Since its introduction when most SUVs emphasized utility over style, Ford Explorer has been the truck-based sport utility that gave drivers a lot of both. An early Eddie Bauer edition with leather trim teased us with automobile-level luxury and a surprisingly comfortable ride at a time most competitors wore spartan trim and workhorse suspensions. Yet Explorer's gutsy off-road capability sent many wannabe imitators away in shame.

A subsequent new generation Explorer (and Mercury Mountaineer cousin) smoothed out any suggestion of rough edges for the pair, and the vehicle has continued on in its popularity-dominating path for the three years since. (Some harrowing real world handling maneuvers of it in the highlands of Arizona made a convincing argument that Ford had addressed some earlier maneuverability complaints. Its status as a top seller remains a boast that it fills the value bill as well, with prices from the high 20s to low 30s.)

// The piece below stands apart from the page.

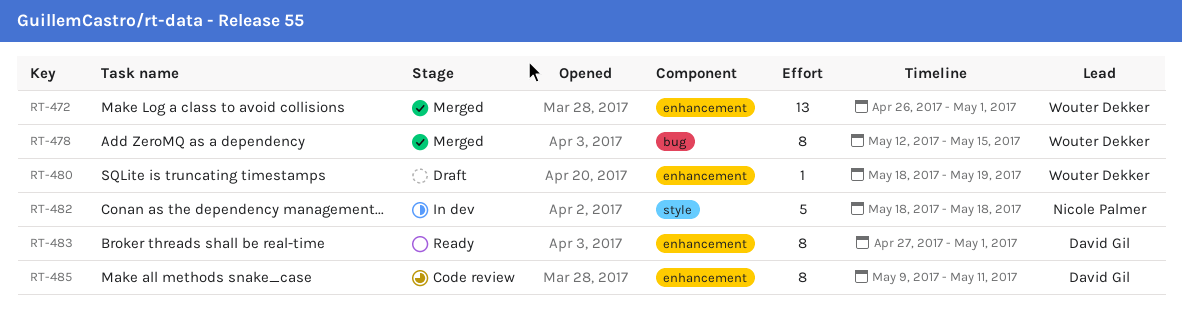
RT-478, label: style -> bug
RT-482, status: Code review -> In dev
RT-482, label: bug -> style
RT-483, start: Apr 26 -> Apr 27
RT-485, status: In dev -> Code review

For 2005, as Ford gets ready to launch a rejuvinated '06, both marques get refinement touches designed to keep its good looks, powerful performance and strength of purpose regardless of duty, with an emphasis on safety. AdvanceTrac with Roll Stability Control becomes standard with both marques for '05. The system controls engine power and braking for rollover avoidance. Anti-lock disk brakes on all wheels are standard, while there's an available "Safety Canopy" side curtain airbag system and tire pressure monitors. Steel door beams and front crush zone helped it win top offset impact safety ratings.

A new XLT appearance package adds 17-inch silver-painted cast aluminum wheels with matching step and roof rails, plus color combinations mating exterior colors with interior insets. All sound systems gained standard MP3 and Sirius Satellite radio capability during the year. Performance-wise, an independent rear suspension smooths out bumps, even during yeoman off-road duty. A powerful, available 4.6-liter V-8 (generating 239-HP and 282-lb. ft. of torque) can tow up to 7,000 pounds as a 4X2. The 4.0-liter, 210-HP V-6 (254-lb. ft. of torque) tows about 5,600 pounds max.

With seating for five or seven, roomy yet flexible cargo area, good road manners and a wealth of amenity choices from six trim levels we think this is still a great variety-laden staple.